(Dataset records)

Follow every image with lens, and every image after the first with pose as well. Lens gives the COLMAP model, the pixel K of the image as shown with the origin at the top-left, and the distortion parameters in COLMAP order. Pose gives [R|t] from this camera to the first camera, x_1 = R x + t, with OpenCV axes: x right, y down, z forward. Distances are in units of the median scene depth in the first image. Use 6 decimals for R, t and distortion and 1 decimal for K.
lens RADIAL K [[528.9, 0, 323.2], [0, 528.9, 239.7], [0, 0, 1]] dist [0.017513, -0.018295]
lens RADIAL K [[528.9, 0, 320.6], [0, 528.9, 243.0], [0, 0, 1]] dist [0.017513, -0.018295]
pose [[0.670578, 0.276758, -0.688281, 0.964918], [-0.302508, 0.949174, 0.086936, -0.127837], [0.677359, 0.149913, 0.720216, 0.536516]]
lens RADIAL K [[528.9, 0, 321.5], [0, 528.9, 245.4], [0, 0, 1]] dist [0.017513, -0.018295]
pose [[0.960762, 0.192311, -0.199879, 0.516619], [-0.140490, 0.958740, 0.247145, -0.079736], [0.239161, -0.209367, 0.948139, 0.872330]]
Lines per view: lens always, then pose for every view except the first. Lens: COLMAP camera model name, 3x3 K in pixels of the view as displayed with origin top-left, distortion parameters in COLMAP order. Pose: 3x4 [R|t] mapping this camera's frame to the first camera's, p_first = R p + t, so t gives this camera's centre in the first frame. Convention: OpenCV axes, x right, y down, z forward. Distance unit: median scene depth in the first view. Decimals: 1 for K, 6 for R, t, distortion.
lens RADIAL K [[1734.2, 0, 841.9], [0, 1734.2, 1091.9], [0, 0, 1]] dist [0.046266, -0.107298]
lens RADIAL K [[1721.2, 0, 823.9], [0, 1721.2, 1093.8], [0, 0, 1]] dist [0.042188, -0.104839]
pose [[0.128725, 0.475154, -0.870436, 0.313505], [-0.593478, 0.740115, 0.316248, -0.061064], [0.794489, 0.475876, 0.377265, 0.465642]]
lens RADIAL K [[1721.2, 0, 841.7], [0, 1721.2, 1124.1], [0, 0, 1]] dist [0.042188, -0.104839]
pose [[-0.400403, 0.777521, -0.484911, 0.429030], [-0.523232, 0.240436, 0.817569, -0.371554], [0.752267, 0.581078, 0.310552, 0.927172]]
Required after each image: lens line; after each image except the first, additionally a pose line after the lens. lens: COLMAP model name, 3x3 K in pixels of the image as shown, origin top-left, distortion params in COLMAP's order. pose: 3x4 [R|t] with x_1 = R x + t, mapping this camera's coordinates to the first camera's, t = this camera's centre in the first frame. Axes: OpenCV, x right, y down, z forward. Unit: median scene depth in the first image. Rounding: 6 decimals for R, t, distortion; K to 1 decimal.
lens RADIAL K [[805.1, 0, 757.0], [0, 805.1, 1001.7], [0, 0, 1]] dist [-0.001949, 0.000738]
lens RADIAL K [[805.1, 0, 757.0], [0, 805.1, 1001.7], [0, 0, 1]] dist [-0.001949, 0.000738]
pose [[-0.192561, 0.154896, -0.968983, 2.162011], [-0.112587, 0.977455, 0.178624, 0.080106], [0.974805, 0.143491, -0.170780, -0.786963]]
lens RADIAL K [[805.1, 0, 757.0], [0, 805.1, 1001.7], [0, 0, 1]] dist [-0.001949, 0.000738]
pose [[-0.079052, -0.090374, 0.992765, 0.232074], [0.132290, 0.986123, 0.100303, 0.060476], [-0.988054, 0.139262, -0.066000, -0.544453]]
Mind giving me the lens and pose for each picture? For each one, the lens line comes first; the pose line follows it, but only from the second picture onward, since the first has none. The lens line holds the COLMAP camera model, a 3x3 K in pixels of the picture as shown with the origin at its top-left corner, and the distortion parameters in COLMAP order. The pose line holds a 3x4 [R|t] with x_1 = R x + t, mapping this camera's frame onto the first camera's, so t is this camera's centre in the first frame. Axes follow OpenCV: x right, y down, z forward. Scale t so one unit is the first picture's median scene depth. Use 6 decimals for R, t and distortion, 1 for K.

ASSIGNMENT:
Print every one of the lines above without changing anything.

EXERCISE RESULT:
Follow every image with lens, and every image after the first with pose as well. Lens gives the COLMAP model, the pixel K of the image as shown with the origin at the top-left, and the distortion parameters in COLMAP order. Pose gives [R|t] from this camera to the first camera, x_1 = R x + t, with OpenCV axes: x right, y down, z forward. Distances are in units of the median scene depth in the first image. Use 6 decimals for R, t and distortion and 1 decimal for K.
lens RADIAL K [[528.9, 0, 323.2], [0, 528.9, 239.7], [0, 0, 1]] dist [0.017513, -0.018295]
lens RADIAL K [[528.9, 0, 320.6], [0, 528.9, 243.0], [0, 0, 1]] dist [0.017513, -0.018295]
pose [[0.670578, 0.276758, -0.688281, 0.964918], [-0.302508, 0.949174, 0.086936, -0.127837], [0.677359, 0.149913, 0.720216, 0.536516]]
lens RADIAL K [[528.9, 0, 321.5], [0, 528.9, 245.4], [0, 0, 1]] dist [0.017513, -0.018295]
pose [[0.960762, 0.192311, -0.199879, 0.516619], [-0.140490, 0.958740, 0.247145, -0.079736], [0.239161, -0.209367, 0.948139, 0.872330]]
Lines per view: lens always, then pose for every view except the first. Lens: COLMAP camera model name, 3x3 K in pixels of the view as displayed with origin top-left, distortion parameters in COLMAP order. Pose: 3x4 [R|t] mapping this camera's frame to the first camera's, p_first = R p + t, so t gives this camera's centre in the first frame. Convention: OpenCV axes, x right, y down, z forward. Distance unit: median scene depth in the first view. Decimals: 1 for K, 6 for R, t, distortion.
lens RADIAL K [[1734.2, 0, 841.9], [0, 1734.2, 1091.9], [0, 0, 1]] dist [0.046266, -0.107298]
lens RADIAL K [[1721.2, 0, 823.9], [0, 1721.2, 1093.8], [0, 0, 1]] dist [0.042188, -0.104839]
pose [[0.128725, 0.475154, -0.870436, 0.313505], [-0.593478, 0.740115, 0.316248, -0.061064], [0.794489, 0.475876, 0.377265, 0.465642]]
lens RADIAL K [[1721.2, 0, 841.7], [0, 1721.2, 1124.1], [0, 0, 1]] dist [0.042188, -0.104839]
pose [[-0.400403, 0.777521, -0.484911, 0.429030], [-0.523232, 0.240436, 0.817569, -0.371554], [0.752267, 0.581078, 0.310552, 0.927172]]
Required after each image: lens line; after each image except the first, additionally a pose line after the lens. lens: COLMAP model name, 3x3 K in pixels of the image as shown, origin top-left, distortion params in COLMAP's order. pose: 3x4 [R|t] with x_1 = R x + t, mapping this camera's coordinates to the first camera's, t = this camera's centre in the first frame. Axes: OpenCV, x right, y down, z forward. Unit: median scene depth in the first image. Rounding: 6 decimals for R, t, distortion; K to 1 decimal.
lens RADIAL K [[805.1, 0, 757.0], [0, 805.1, 1001.7], [0, 0, 1]] dist [-0.001949, 0.000738]
lens RADIAL K [[805.1, 0, 757.0], [0, 805.1, 1001.7], [0, 0, 1]] dist [-0.001949, 0.000738]
pose [[-0.192561, 0.154896, -0.968983, 2.162011], [-0.112587, 0.977455, 0.178624, 0.080106], [0.974805, 0.143491, -0.170780, -0.786963]]
lens RADIAL K [[805.1, 0, 757.0], [0, 805.1, 1001.7], [0, 0, 1]] dist [-0.001949, 0.000738]
pose [[-0.079052, -0.090374, 0.992765, 0.232074], [0.132290, 0.986123, 0.100303, 0.060476], [-0.988054, 0.139262, -0.066000, -0.544453]]
Mind giving me the lens and pose for each picture? For each one, the lens line comes first; the pose line follows it, but only from the second picture onward, since the first has none. The lens line holds the COLMAP camera model, a 3x3 K in pixels of the picture as shown with the origin at its top-left corner, and the distortion parameters in COLMAP order. The pose line holds a 3x4 [R|t] with x_1 = R x + t, mapping this camera's frame onto the first camera's, so t is this camera's centre in the first frame. Axes follow OpenCV: x right, y down, z forward. Scale t so one unit is the first picture's median scene depth. Use 6 decimals for R, t and distortion, 1 for K.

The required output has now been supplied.